Some large scale restructuring of the tax system looks to be underway with simplification and transparency being the emphasis. For instance, for very small businesses, being able to minimise red tape by simply having to pay a flat rate of tax based on their total sales is an interesting one.
Property tax avoidance is seeing a big shakeup with measures that take immediate effect from midnight tonight. A new 15 per cent rate of stamp duty will hit properties worth over £2 million bought through a company. This is supposedly going to generate an extra £500 million of tax income that can be offset against other rate cuts announced.
Personal allowances are increasing by £1,100 to £9,205 from April 2013 and according to Osborne, this means 24 million taxpayers who are earning less than £100,000 a year will be gaining; and 2 million will no longer be paying any taxes.

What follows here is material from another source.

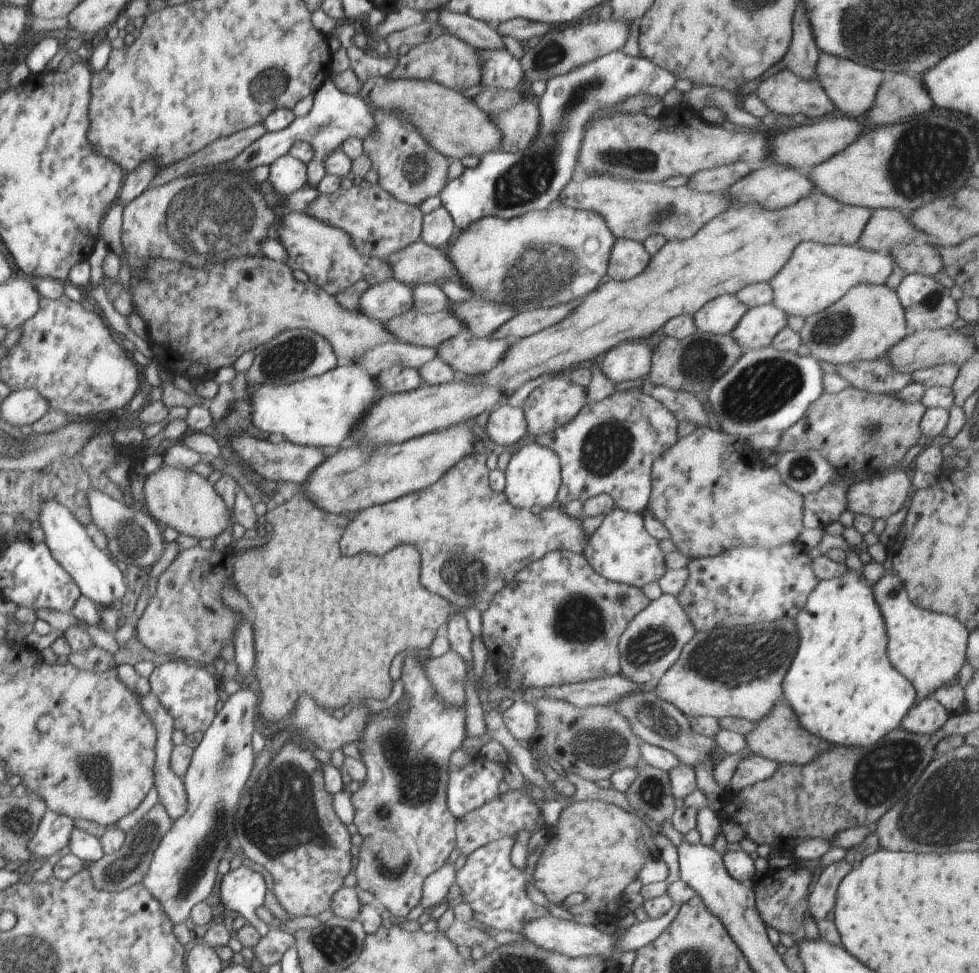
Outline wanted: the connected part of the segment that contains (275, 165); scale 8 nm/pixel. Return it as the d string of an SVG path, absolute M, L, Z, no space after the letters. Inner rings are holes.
M286 154L275 159L269 165L267 180L273 192L279 196L288 196L300 188L305 188L307 179L307 164Z

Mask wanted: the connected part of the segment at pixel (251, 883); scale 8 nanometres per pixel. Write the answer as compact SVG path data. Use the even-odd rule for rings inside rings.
M241 865L236 870L228 871L220 882L220 900L228 910L236 912L245 918L264 937L268 925L256 914L256 910L263 905L266 896L266 882L254 870Z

The very controversial cut to the higher rate of tax from 50 per cent to 45 per cent from 2013 was also confirmed after being splashed all over the news for the past few days. This is very good news for business owners because a large number do have incomes of £150,000 or more and this reduction will be a reward to them for all the hard work and risks they routinely take.
Further cuts to corporation tax will occur from next month when the main rate will be 24 per cent with a further two cuts planned by 2014. Is it right that ultimately, large corporations will be paying the same 20 per cent rates of tax as SMEs as the chancellor has suggested? We can understand his need to entice large companies to base themselves in Britain but what about additional rewards for the small business owners who often take the biggest risks?
Thankfully, the banks will not be ‘quids in’ from the CT rate drop. Although corporation tax is set to go down, the levy imposed on bank profits will be increasing.